● **Exercise aim**
Reproduce the passage of the court opinion below starting at "MR. JUSTICE GRAY" and ending at "Stat. 344, 362.", word for word.

● **Page**
/---
113 U.S. 261 | SCOTUS | 1885
NASHVILLE, CHATTANOOGA & ST. LOUIS RAILWAY COMPANY
v.
UNITED STATES.
Supreme Court of United States.
*266 Mr. Charles F. Benjamin for appellant.
No appearance for appellee.
MR. JUSTICE GRAY delivered the opinion of the court. He recited the facts in the foregoing language, and continued:
The grounds on which the appellant contends that the claim now asserted is not barred by the decree rendered in 1871 in the former suit in the Circuit Court, resolve themselves into these two: First. That it is found as a fact that this claim was not litigated in that suit. Second. That it could not have been considered in that suit, because the facts show that the appellant aided in sustaining the rebellion, and therefore, as matter of law, payment to it of any claim against the United States was prohibited by the joint resolution of March 2, 1867, No. 46, and was not authorized until the passage of the act of March 3, 1877, ch. 105, more than five years after that decree. 14 Stat. 571; 19 Stat. 344, 362.
\---
● **Entries provided**
/---
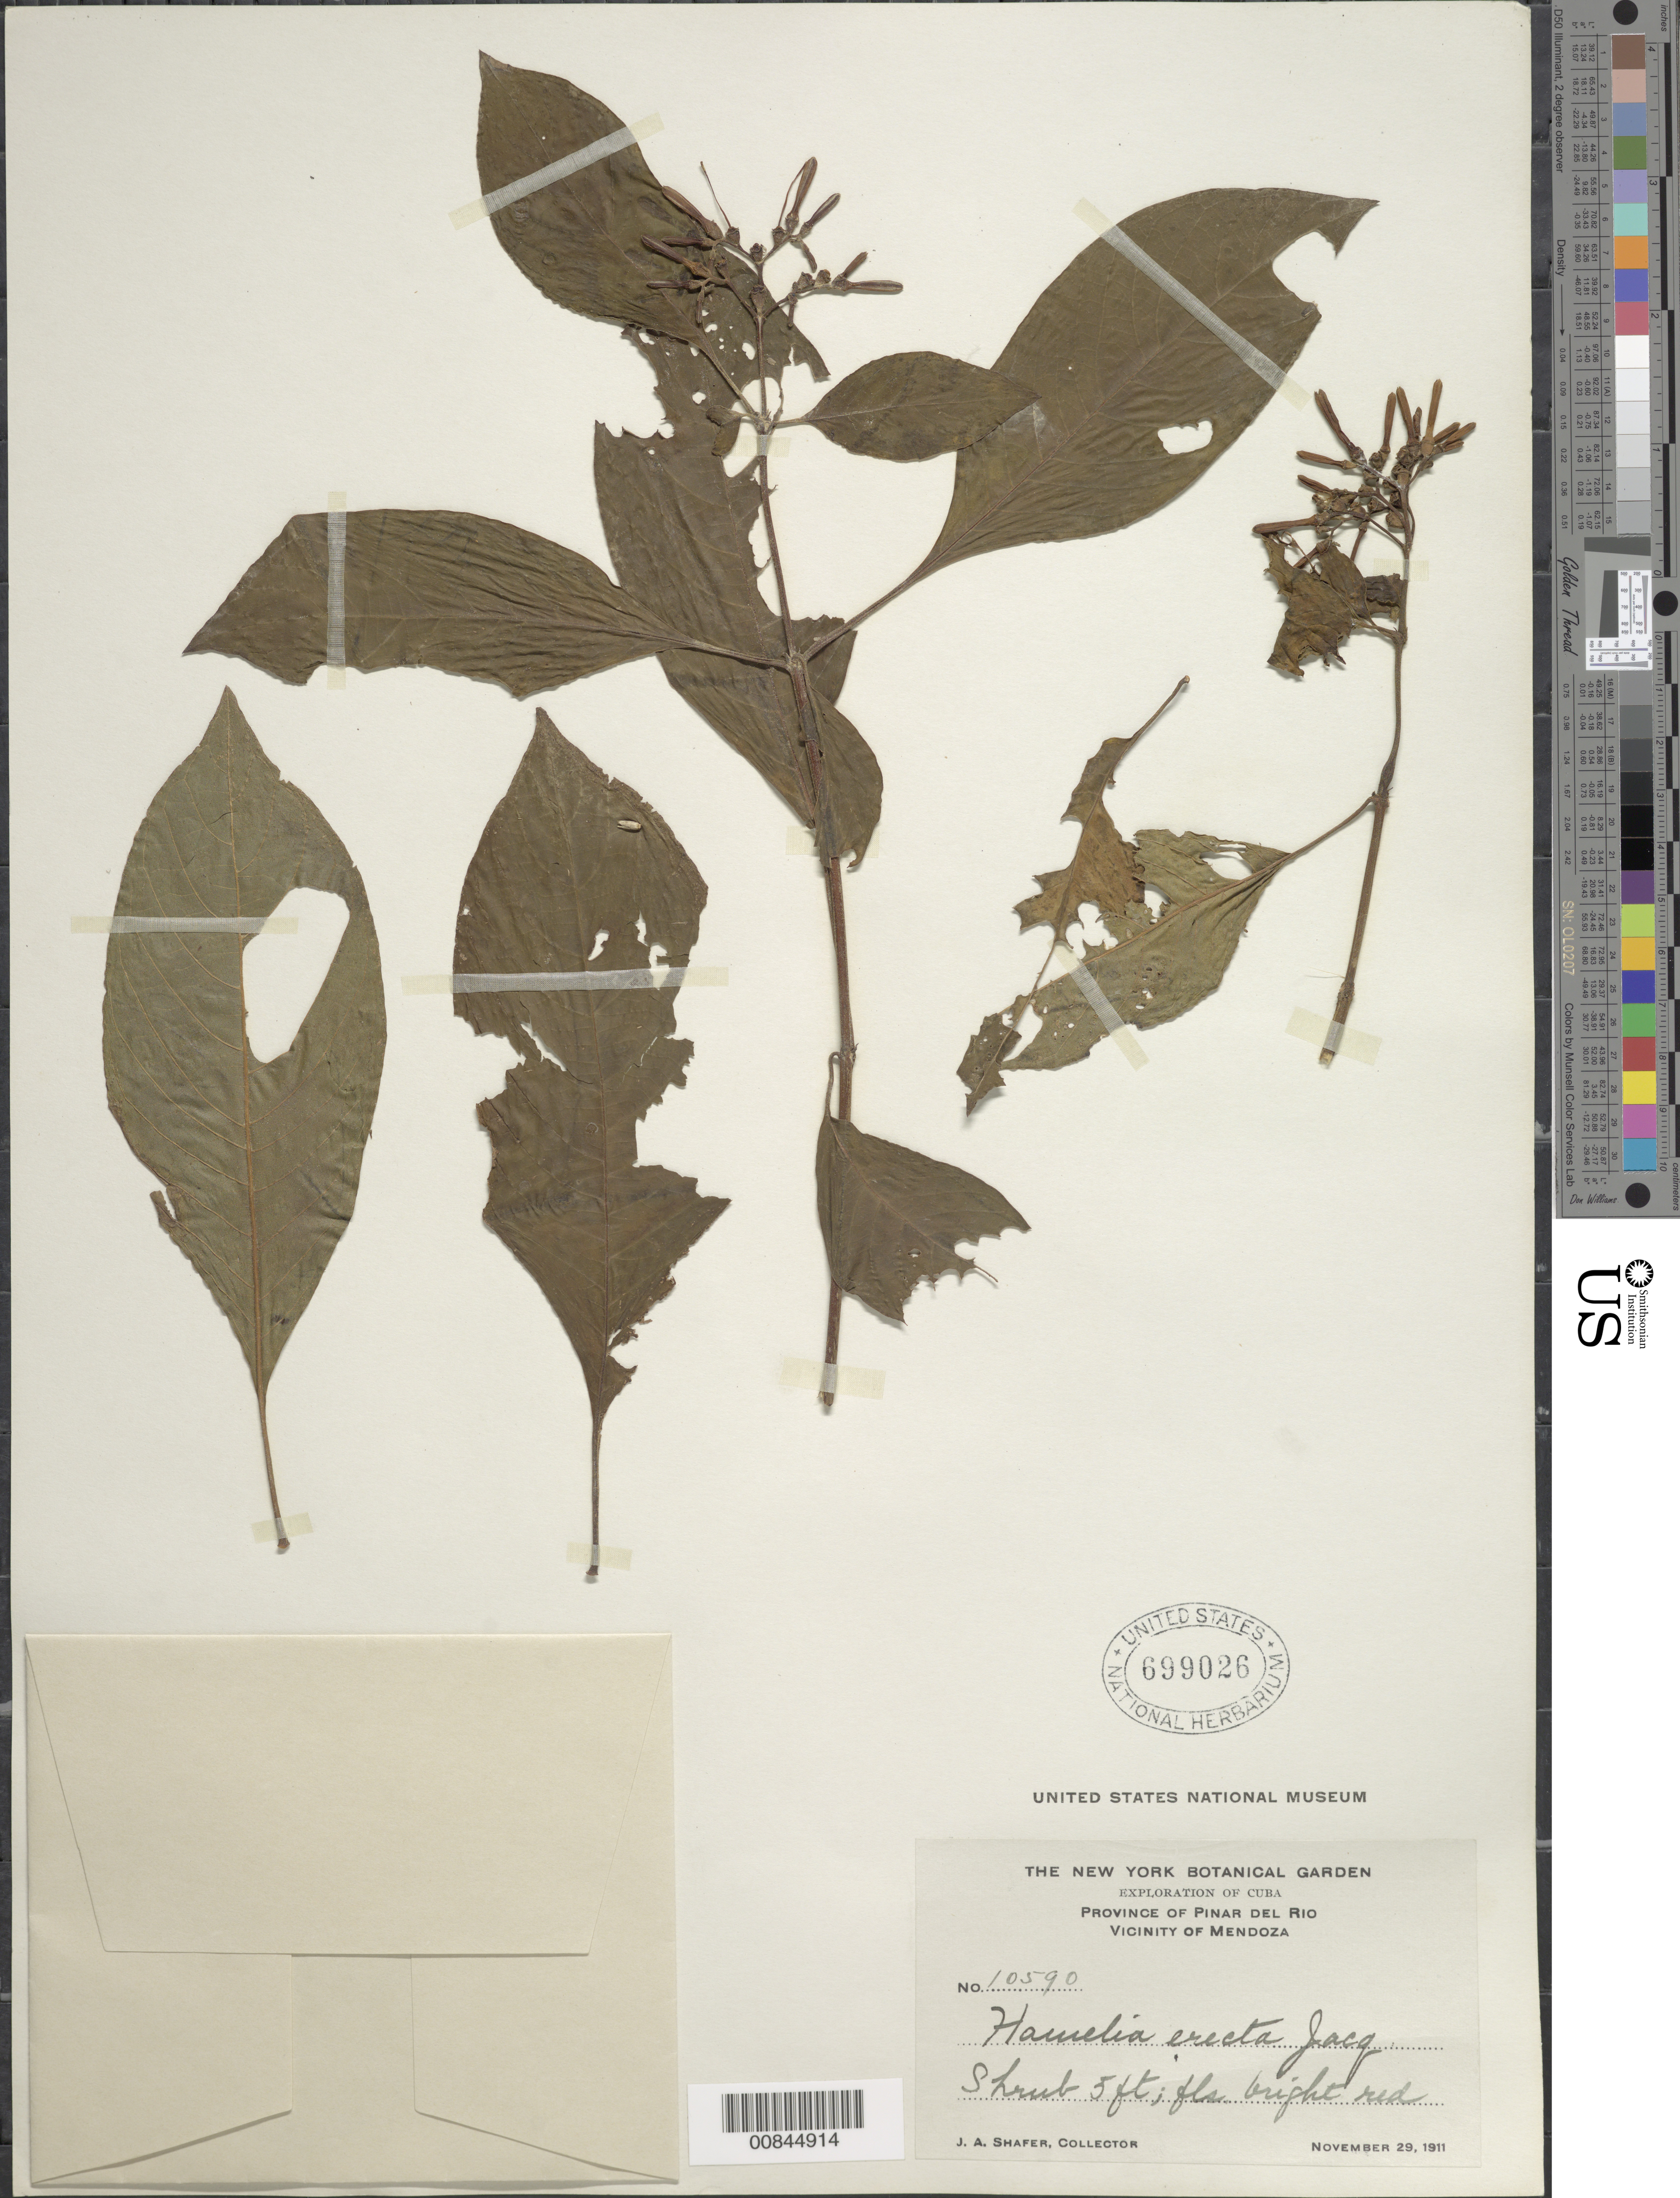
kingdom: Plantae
\---
/---
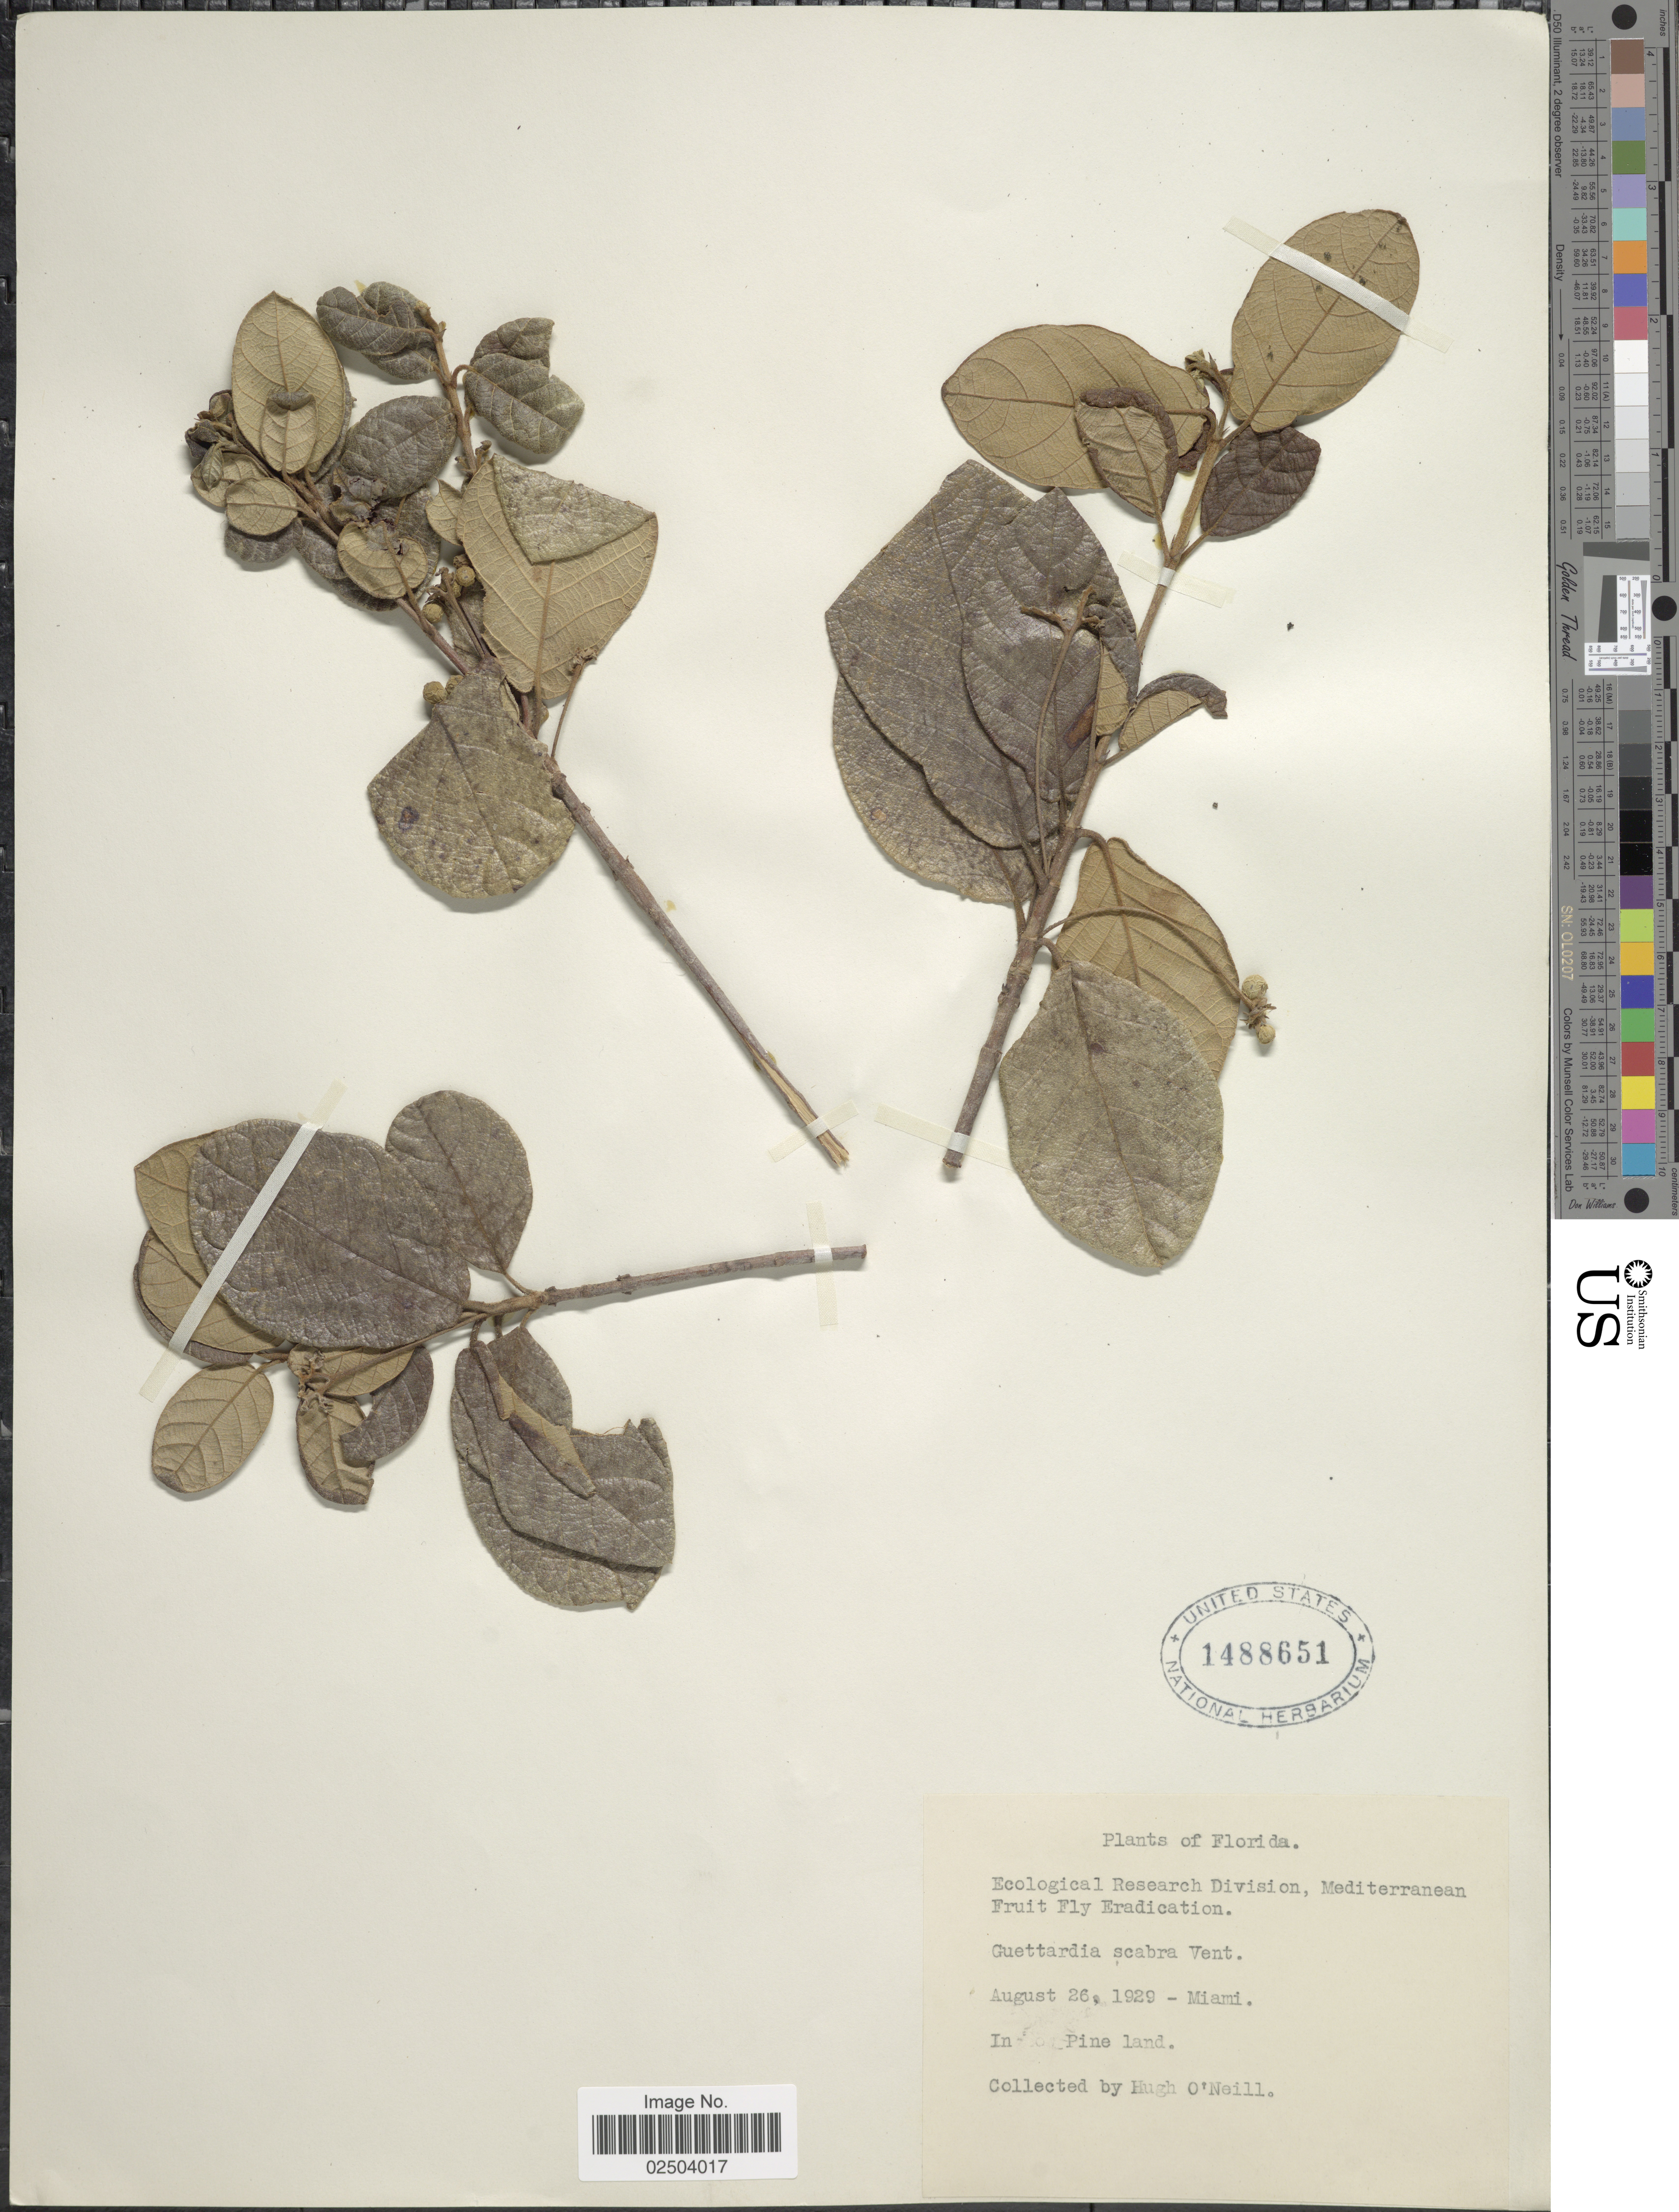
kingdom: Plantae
\---
● **Response**
MR. JUSTICE GRAY delivered the opinion of the court. He recited the facts in the foregoing language, and continued:
The grounds on which the appellant contends that the claim now asserted is not barred by the decree rendered in 1871 in the former suit in the Circuit Court, resolve themselves into these two: First. That it is found as a fact that this claim was not litigated in that suit. Second. That it could not have been considered in that suit, because the facts show that the appellant aided in sustaining the rebellion, and therefore, as matter of law, payment to it of any claim against the United States was prohibited by the joint resolution of March 2, 1867, No. 46, and was not authorized until the passage of the act of March 3, 1877, ch. 105, more than five years after that decree. 14 Stat. 571; 19 Stat. 344, 362.